=== WHAT TO WORK ON ===
An exact copy of the entries is needed, with every picture left out.

[INPUT DATA]

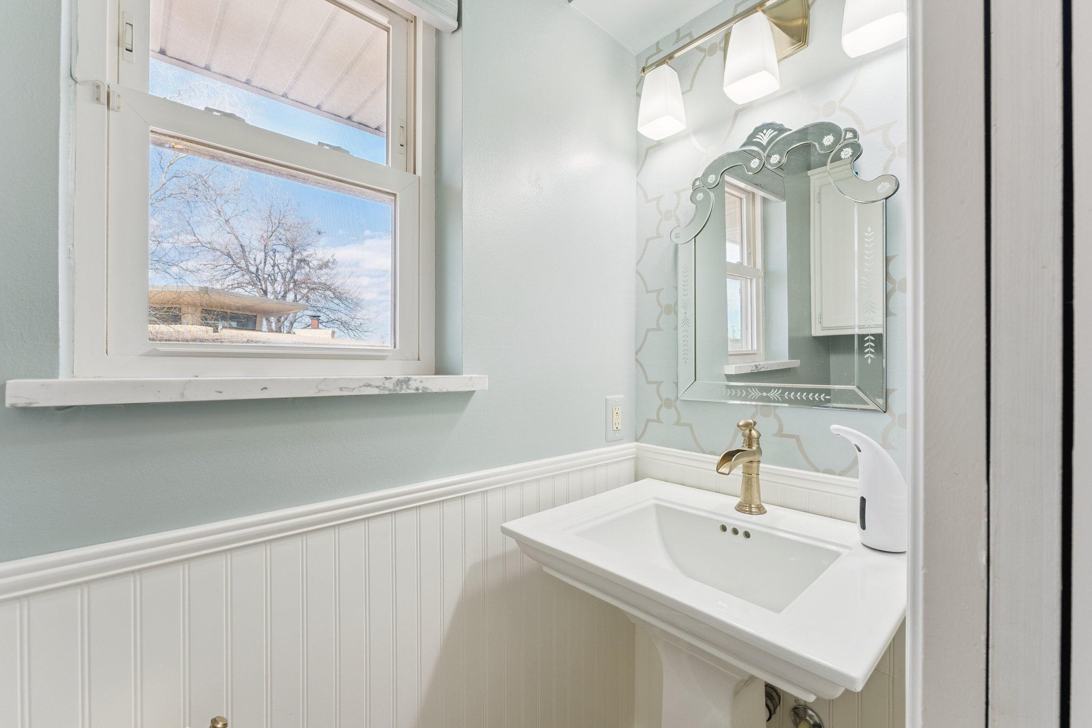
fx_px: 461
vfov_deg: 76.6
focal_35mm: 15
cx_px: 546
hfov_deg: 99.7
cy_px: 364
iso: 200
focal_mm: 15.2
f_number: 10
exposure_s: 1/40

[/INPUT DATA]

=== OUTPUT OF THE TASK ===
fx_px: 461
vfov_deg: 76.6
focal_35mm: 15
cx_px: 546
hfov_deg: 99.7
cy_px: 364
iso: 200
focal_mm: 15.2
f_number: 10
exposure_s: 1/40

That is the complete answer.